In the last three years, the audio giant has recorded major growth in the Asian Pacific region. And it clearly wants to keep the momentum up.

The buyout of Syntec will allow the German audio brand to strengthen its position in Asia-Pacific and better reach local customers. When asked about adding additional channel partners, Sennheiser Australia MD, Bjorn Rennemo Henriksen said, “we’re well covered in terms of dealer networks already,” by major chains including JB Hi-Fi, Dick Smith and AV specialists. 

The level of sophistication is quite high in Australia so as a premium supplier of audio we’re in a good position, says Daniel Sennheiser. 

When asked about future expansion, he said “we are a market leader already with Syntec so believe we can build on that in the future.”

“We’ve been top headphone brand in Australia for many, many years says and we’re committed to staying there.”  
“Recently with addition of lifestyle headphones that share has been diluted”, Sennheiser admits, with the likes of Beats by Dr. Dre, and Soul headphones appealing to the fashion conscious Gen Y willing to spend big bucks. 
But “we’ve learnt to play in that (lifestyle) field and twist it in a way that makes sense for Sennheiser, with real material, real leather and steel,” he says, pointing to the Momentum range.  The German audio giant is inventor of the Hi-Fi headphone in 1968, and is still one of the strongholds of the company today.

Sennheiser gear is “not mass market”, and unlike some other competitors, you won’t see them in a supermarket or petrol station. 

Consumer audio, including headphones, makes up over half of the company’s total turnover rising over E200m to E584.4 m (A$888.4m)  in 2012, reflecting the massive surge in demand for wireless, noise cancelling headphones, headsets and wireless audio.   

Integrated Systems has “the biggest growth potential” and will be a big focus in the future, says Co- CEO Andreas Sennheiser. Pro AV is also another important segment. 
Sennheiser Australia is the German company’s 16th distribution subsidiary, and the takeover of Syntec “demonstrates the international orientation of the parent company” established by the Sennhieser brothers grandfather Fritz, over 70 years ago. 

Its been operating as an independent distribution subsidiary of Sennheiser since September, with Bjorn Rennemo Henriksen, Managing Director, at the helm. The Momentum-maker is in more than 60 countries including Britain, Hong Kong and US.  
The entire Syntec team came on board after the buyout, “its a very strong team, they know the market and customers,” he says. 
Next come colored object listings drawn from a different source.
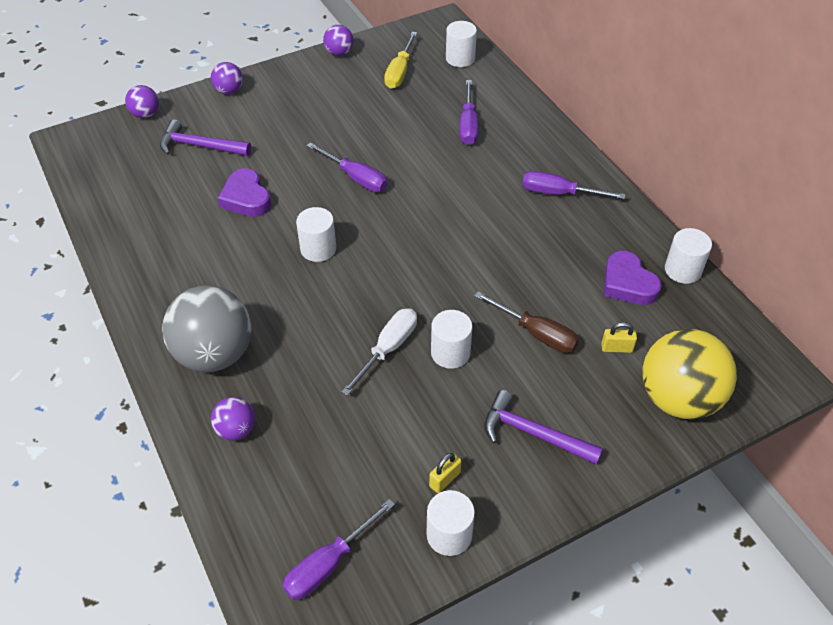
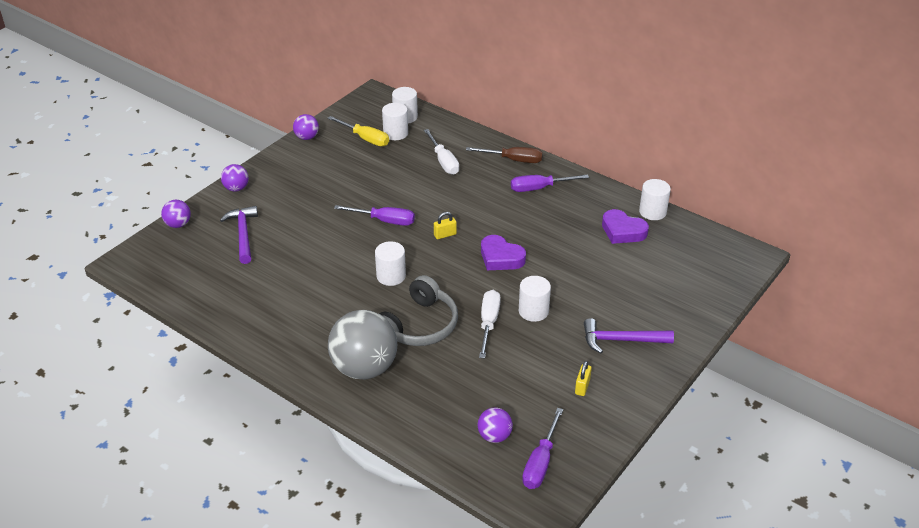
camera: 25 degrees left, 10 degrees down
(200, 146) = (243, 234): purple hammer -> purple hammer turned 90 degrees clockwise
(236, 430) = (417, 409): purple ball -> purple ball (494, 436)
(246, 198) = (309, 259): purple heart -> purple heart (500, 257)
(307, 322) = (418, 325): none -> grey headphones
(400, 72) = (365, 138): yellow screwdriver -> yellow screwdriver turned 45 degrees counterclockwise
(449, 535) = (607, 417): white cylinder -> white cylinder (395, 133)
(468, 125) = (443, 161): purple screwdriver -> white screwdriver
(536, 333) = (583, 280): brown screwdriver -> brown screwdriver (513, 160)
(616, 348) = (641, 272): yellow padlock -> yellow padlock (445, 235)
(678, 398) = (698, 289): yellow ball -> none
They’re now getting one step close to the user, and, it allows (the subsidary) to get more information faster from the factory. 

“This gives us more power to leverage everything Sennhieser can do into the market,” says Rennemo Henriksen. 

So, watch this space. 

Locally, it has a network of dealerships and sales reps in Brisbane, Perth, Sydney (headquarters), Melbourne, and Adelaide, operational office in Auckland (New Zealand).